§ **Exercise A**: In the guest_memfd email, which function used in kvm_gmem_get_folio() looks up mapping_min_folio_order() to decide the allocation order?
§ **Exercise B**: From the guest_memfd email, copy the passage between "I didn't realise" and "on guest_memfd VMAs.", inclusive.

Re: [PATCH] KVM: guest_memfd: Disable VMA merging with VM_DONTEXPAND

From: Ackerley Tng

Date: Wed Feb 04 2026 - 18:17:32 EST


"David Hildenbrand (arm)" <david@xxxxxxxxxx> writes:

> On 2/4/26 22:37, Sean Christopherson wrote:
>> On Wed, Feb 04, 2026, Ackerley Tng wrote:
>>> Ackerley Tng <ackerleytng@xxxxxxxxxx> writes:
>>>
>>>> #syz test: git://git.kernel.org/pub/scm/virt/kvm/kvm.git next
>>>>
>>>> guest_memfd VMAs don't need to be merged,
>>
>> Why not? There are benefits to merging VMAs that have nothing to do with folios.
>> E.g. map 1GiB of guest_memfd with 512*512 4KiB VMAs, and then it becomes quite
>> desirable to merge all of those VMAs into one.
>>

I didn't realise VM_DONTEXPAND's no expansion policy extends to the case
where adjacent VMAs with the same flags, etc automatically merge. Since
VM_DONTEXPAND blocks this kind of expansion, I agree VM_DONTEXPAND is
not great.

>> Creating _hugepages_ doesn't add value, but that's not the same things as merging
>> VMAs.
>>
>>>> especially now, since guest_memfd only supports PAGE_SIZE folios.
>>>>
>>>> Set VM_DONTEXPAND on guest_memfd VMAs.
>>>
>>> Local tests and syzbot agree that this fixes the issue identified. :)
>>>
>>> I would like to look into madvise(MADV_COLLAPSE) and uprobes triggering
>>> mapping/folio collapsing before submitting a full patch series.
>>>
>>> David, Michael, Vishal, what do you think of the choice of setting
>>> VM_DONTEXPAND to disable khugepaged?
>>
>> I'm not one of the above, but for me it feels very much like treating a symptom

Was going to find some solution before getting to you to save you some
time :)

>> and not fixing the underlying cause.
>
> And you are spot-on :)
>
>>
>> It seems like what KVM should do is not block one path that triggers hugepage
>> processing, but instead flat out disallow creating hugepages. Unfortunately,

__filemap_get_folio_mpol(), which we use in kvm_gmem_get_folio(), looks
up mapping_min_folio_order() to determine what order to allocate. I
think we could lock that down to always use order 0. I tried that here
[1] but in this case khugepaged allocates new folios for guest_memfd
(and others) directly in collapse_file(), explicitly specifying
PMD_ORDER.

§ **Records shown**:
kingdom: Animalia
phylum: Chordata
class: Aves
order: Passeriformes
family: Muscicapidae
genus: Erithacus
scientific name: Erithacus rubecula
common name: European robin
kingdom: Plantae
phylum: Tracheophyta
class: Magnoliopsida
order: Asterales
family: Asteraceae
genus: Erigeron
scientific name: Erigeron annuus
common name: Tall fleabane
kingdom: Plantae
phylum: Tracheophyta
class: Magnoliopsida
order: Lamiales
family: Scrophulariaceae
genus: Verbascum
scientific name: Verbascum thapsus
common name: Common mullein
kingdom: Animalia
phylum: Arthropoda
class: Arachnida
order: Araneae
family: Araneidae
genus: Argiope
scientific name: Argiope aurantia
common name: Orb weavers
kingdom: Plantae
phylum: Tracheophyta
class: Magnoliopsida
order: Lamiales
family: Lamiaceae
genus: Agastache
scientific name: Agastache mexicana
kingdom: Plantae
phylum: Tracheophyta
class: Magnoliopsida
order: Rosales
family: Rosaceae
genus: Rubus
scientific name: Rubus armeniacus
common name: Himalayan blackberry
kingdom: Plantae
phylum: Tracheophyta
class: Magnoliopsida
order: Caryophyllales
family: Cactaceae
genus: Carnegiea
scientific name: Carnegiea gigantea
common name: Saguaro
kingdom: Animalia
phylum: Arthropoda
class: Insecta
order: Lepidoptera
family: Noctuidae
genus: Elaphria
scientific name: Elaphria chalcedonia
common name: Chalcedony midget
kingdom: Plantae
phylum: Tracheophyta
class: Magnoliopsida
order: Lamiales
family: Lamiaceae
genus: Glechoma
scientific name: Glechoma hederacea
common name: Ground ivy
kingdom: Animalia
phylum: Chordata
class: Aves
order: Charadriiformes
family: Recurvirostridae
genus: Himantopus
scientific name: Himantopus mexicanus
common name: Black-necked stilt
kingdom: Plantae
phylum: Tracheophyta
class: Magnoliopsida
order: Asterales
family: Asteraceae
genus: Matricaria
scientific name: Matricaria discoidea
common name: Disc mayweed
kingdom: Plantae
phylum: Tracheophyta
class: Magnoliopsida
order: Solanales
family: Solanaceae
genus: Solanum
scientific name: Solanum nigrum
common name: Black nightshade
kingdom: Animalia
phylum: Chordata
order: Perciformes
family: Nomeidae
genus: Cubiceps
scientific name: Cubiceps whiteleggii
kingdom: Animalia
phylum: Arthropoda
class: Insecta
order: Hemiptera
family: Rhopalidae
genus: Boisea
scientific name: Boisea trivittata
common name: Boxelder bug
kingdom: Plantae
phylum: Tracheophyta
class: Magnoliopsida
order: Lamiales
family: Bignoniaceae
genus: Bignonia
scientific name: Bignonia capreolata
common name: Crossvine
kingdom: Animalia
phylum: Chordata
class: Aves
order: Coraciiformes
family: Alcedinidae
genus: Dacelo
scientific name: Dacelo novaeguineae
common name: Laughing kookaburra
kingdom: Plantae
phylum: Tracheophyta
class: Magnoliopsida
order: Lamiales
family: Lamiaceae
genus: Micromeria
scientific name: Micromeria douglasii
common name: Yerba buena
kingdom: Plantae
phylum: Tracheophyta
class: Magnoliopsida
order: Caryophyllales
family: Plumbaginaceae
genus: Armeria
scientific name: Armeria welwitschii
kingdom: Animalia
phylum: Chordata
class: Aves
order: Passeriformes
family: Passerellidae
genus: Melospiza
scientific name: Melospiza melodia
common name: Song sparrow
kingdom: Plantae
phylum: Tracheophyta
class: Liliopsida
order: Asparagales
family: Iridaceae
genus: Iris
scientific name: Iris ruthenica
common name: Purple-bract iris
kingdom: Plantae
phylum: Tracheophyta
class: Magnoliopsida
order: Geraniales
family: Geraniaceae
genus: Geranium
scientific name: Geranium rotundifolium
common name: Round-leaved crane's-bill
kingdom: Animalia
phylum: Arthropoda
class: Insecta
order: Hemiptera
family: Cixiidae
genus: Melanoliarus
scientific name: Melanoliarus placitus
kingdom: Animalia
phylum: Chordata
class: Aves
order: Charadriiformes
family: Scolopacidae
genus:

§ **Result A**: __filemap_get_folio_mpol()

§ **Result B**:
I didn't realise VM_DONTEXPAND's no expansion policy extends to the case
where adjacent VMAs with the same flags, etc automatically merge. Since
VM_DONTEXPAND blocks this kind of expansion, I agree VM_DONTEXPAND is
not great.

>> Creating _hugepages_ doesn't add value, but that's not the same things as merging
>> VMAs.
>>
>>>> especially now, since guest_memfd only supports PAGE_SIZE folios.
>>>>
>>>> Set VM_DONTEXPAND on guest_memfd VMAs.